J.D. tells us how we can make a correction on a Google Map and Pedro hopes The Big Apple finally gets its recommended daily allowance of Google Fiber. In the news, Amazon is said to be working on its own line of smartphones; Facebook is ripping out the messaging functionality from its smartphone apps; Google purchases Titan Aerospace out from under Facebook; Samsung’s Galaxy S5 makes its official debut; Windows Phone 8.1 is getting raves; and a Linux distribution that leaves no trace on the host computer.
Merely having its own tablet and TV set-top box is clearly not enough to keep up with Google and Apple: Amazon is said to be working on its own line of smartphones now as well. According to the Boy Genius Report site and a few other sources, the flagship Amazon touchscreen phone will run a modified version of Android and sport a glasses-free 3D interface that can quickly whisk you to Amazon’s various online store departments. (And of course, the Web, where you can check out the True Detective/Family Circus mashup, Time is a Flat Circus.)
So much for the all-in-one approach: Facebook is ripping out the messaging functionality from its smartphone apps and forcing users who want to exchange messages within the service to download its separate Messenger app. Facebook claims the division of services makes messaging better and faster, but privacy advocates suggest a visit into the app’s settings to turn off location stamps and other potential annoyances like those Chat Head things.
Has there been a bit of upstreaming with the drones? According to The Wall Street Journal, Google has now slipped in and purchased Titan Aerospace, the drone maker of Facebook was flirting with earlier this year. However, The Social Network is paying $20 million for Ascenta, a company based in the United Kingdom that also makes unmanned solar-powered vehicles.
In mobile news, Samsung’s Galaxy S5 smartphone went on sale last week and seems to have sold a few units, even though Samsung has not released official sales figures yet. T-Mobile continues to stomp the data-plan paradigm and says it’s going to stop charging penalty fees for customers who go over their monthly limits. The company’s CEO also threw down the virtual gauntlet with an online petition and challenged its national-carrier rivals AT&T, Sprint and Verizon to lay off the overcharges as well.

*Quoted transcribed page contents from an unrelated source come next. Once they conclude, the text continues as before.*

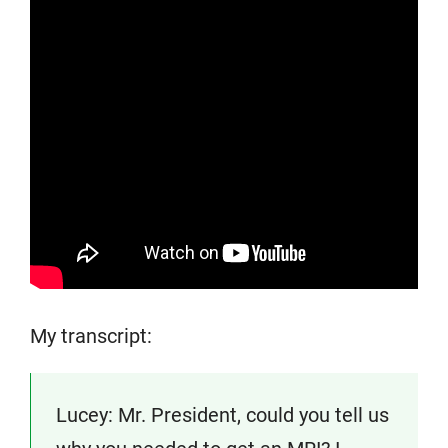
My transcript:
Lucey: Mr. President, could you tell us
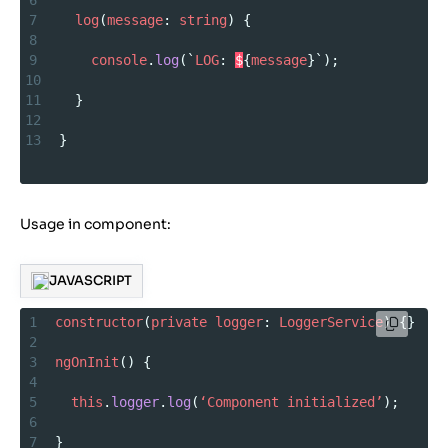
6
7
log
(
message
: 
string
) {
8
9
console
.
log
(`
LOG
: 
$
{
message
}`);
10
11
  }
12
13
}
Usage in component:
JAVASCRIPT
1
constructor
(
private
logger
: 
LoggerService
) {}
2
3
ngOnInit
() {
4
5
this
.
logger
.
log
(
‘Component
initialized’
);
6
7
}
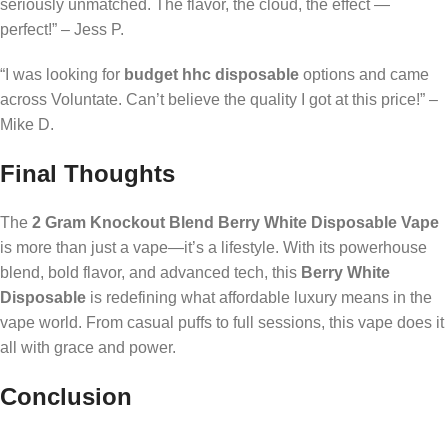
seriously unmatched. The flavor, the cloud, the effect —
perfect!” – Jess P.
“I was looking for
budget hhc disposable
options and came
across Voluntate. Can’t believe the quality I got at this price!” –
Mike D.
Final Thoughts
The
2 Gram Knockout Blend Berry White Disposable Vape
is more than just a vape—it’s a lifestyle. With its powerhouse
blend, bold flavor, and advanced tech, this
Berry White
Disposable
is redefining what affordable luxury means in the
vape world. From casual puffs to full sessions, this vape does it
all with grace and power.
Conclusion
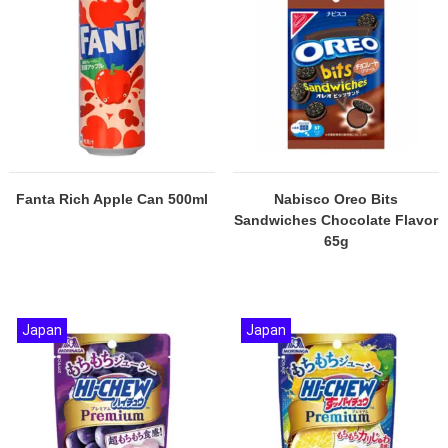
Fanta Rich Apple Can 500ml
Nabisco Oreo Bits
Sandwiches Chocolate Flavor
65g
Japan
Japan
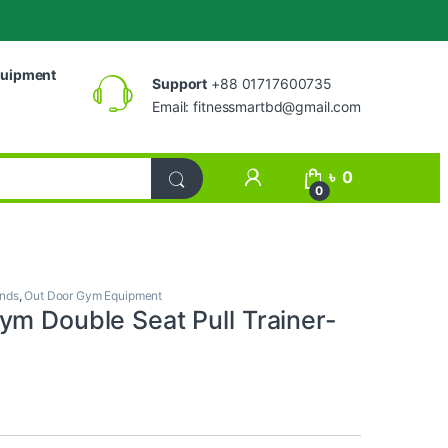
uipment
Support
+88 01717600735
Email:
fitnessmartbd@gmail.com
My Account
৳
0
0
ands
,
Out Door Gym Equipment
ym Double Seat Pull Trainer-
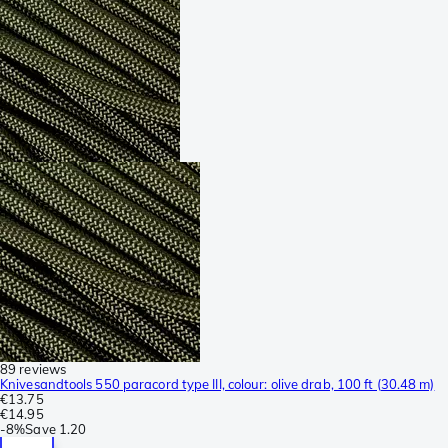
89 reviews
Knivesandtools 550 paracord type III, colour: olive drab, 100 ft (30.48 m)
€13.75
€14.95
-
8%
Save
1.20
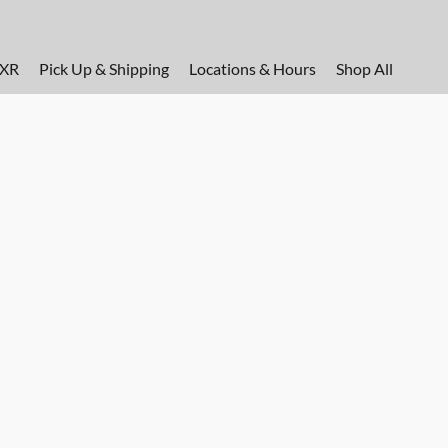
FXR
Pick Up & Shipping
Locations & Hours
Shop All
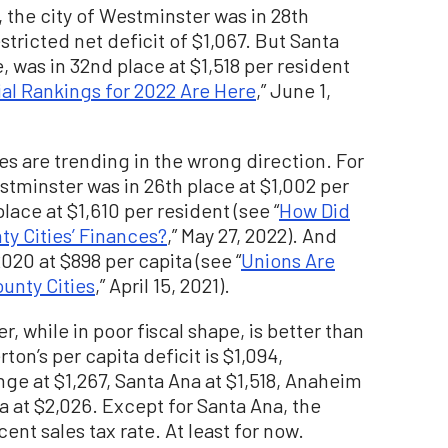
 the city of Westminster was in 28th
estricted net deficit of $1,067. But Santa
e, was in 32nd place at $1,518 per resident
ial Rankings for 2022 Are Here
,” June 1,
es are trending in the wrong direction. For
stminster was in 26th place at $1,002 per
lace at $1,610 per resident (see “
How Did
y Cities’ Finances?
,” May 27, 2022). And
020 at $898 per capita (see “
Unions Are
unty Cities
,” April 15, 2021).
r, while in poor fiscal shape, is better than
rton’s per capita deficit is $1,094,
nge at $1,267, Santa Ana at $1,518, Anaheim
a at $2,026. Except for Santa Ana, the
cent sales tax rate. At least for now.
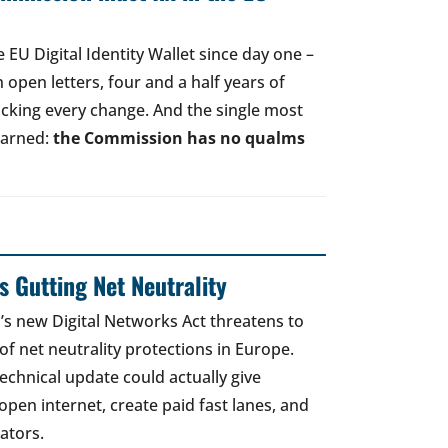
EU Digital Identity Wallet since day one –
open letters, four and a half years of
acking every change. And the single most
earned:
the Commission has no qualms
 Gutting Net Neutrality
 new Digital Networks Act threatens to
of net neutrality protections in Europe.
echnical update could actually give
open internet, create paid fast lanes, and
ators.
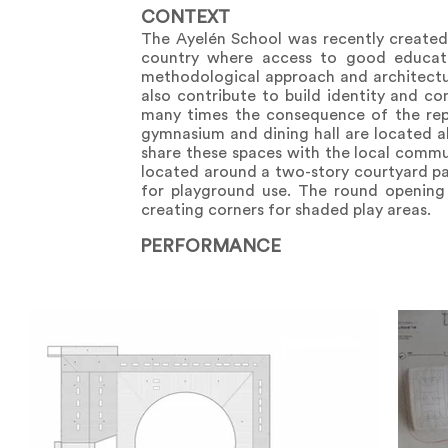
CONTEXT
The Ayelén School was recently created 
country where access to good educati
methodological approach and architecture
also contribute to build identity and co
many times the consequence of the repet
gymnasium and dining hall are located al
share these spaces with the local commu
located around a two-story courtyard par
for playground use. The round opening 
creating corners for shaded play areas.
PERFORMANCE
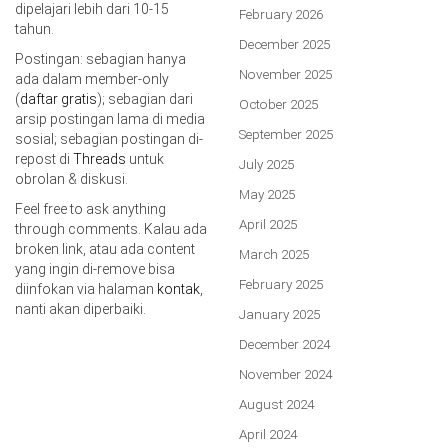
dipelajari lebih dari 10-15
February 2026
tahun.
December 2025
Postingan: sebagian hanya
November 2025
ada dalam member-only
(
daftar gratis
); sebagian dari
October 2025
arsip postingan lama di media
September 2025
sosial; sebagian postingan di-
repost di
Threads
untuk
July 2025
obrolan & diskusi.
May 2025
Feel free to ask anything
April 2025
through comments. Kalau ada
broken link, atau ada content
March 2025
yang ingin di-remove bisa
February 2025
diinfokan via halaman
kontak
,
nanti akan diperbaiki.
January 2025
December 2024
November 2024
August 2024
April 2024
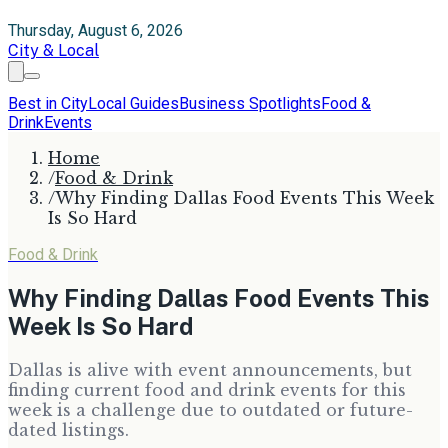
Thursday, August 6, 2026
City & Local
Best in City
Local Guides
Business Spotlights
Food &
Drink
Events
Home
/
Food & Drink
/
Why Finding Dallas Food Events This Week
Is So Hard
Food & Drink
Why Finding Dallas Food Events This
Week Is So Hard
Dallas is alive with event announcements, but
finding current food and drink events for this
week is a challenge due to outdated or future-
dated listings.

Windows Phone 8.1 is getting some good reviews, including one from the Ars Technica site that calls it “a magnificent smartphone platform.” The new mobile OS can apparently accept passes designed for Apple’s Passbook app and the new Cortana assistant got special raves.
Hopefully, everyone has their servers patched and their passwords changed after the Heartbleed bug hit the headlines last week. The National Journal notes that while the bug was publicized on April 7th, the Google engineer and the Finnish security team at Codenomicon actually uncovered the flaw earlier in March. Google fixed its own servers and told a few other companies about the gaping security hole, but didn’t tell the US government.
Last week’s revelation of the Heartbleed bug sent a lot of people scrambling to change their passwords and shore up security — and for good reason. A new report from the Pew Research Center says 18 percent of adults using the Internet now say they’ve had important personal information stolen and 21 percent say they’ve had an mail or account with a social networking site compromised. (Remember when an occasional AOL email spoofing used to be the worst thing that ever happened?)
Talk about facetime: The FBI plans to have its state-of-the-art face recognition database up and running by this summer with more than 52 million photos on file — including those of people who have never committed a crime and have no reason to be in a law-enforcement database. Through a Freedom of Information Act lawsuit, the Electronic Frontier Foundation requested documents regarding the FBI’s biometric database, Next Generation Identification, and published its findings. The Electronic Privacy Information Center (EPIC) is also keeping tabs on the NGI.
And finally, if privacy and security are on your mind, check out Tails. It’s the operating system Edward Snowden used in his work with the NSA. The Tails system is a Linux distribution that can run on almost any computer from a USB stick, SD card or DVD, where it leaves no trace on the host computer. Tails can offer anonymity to its users —unless of course, there’s a camera and face-recognition software nearby.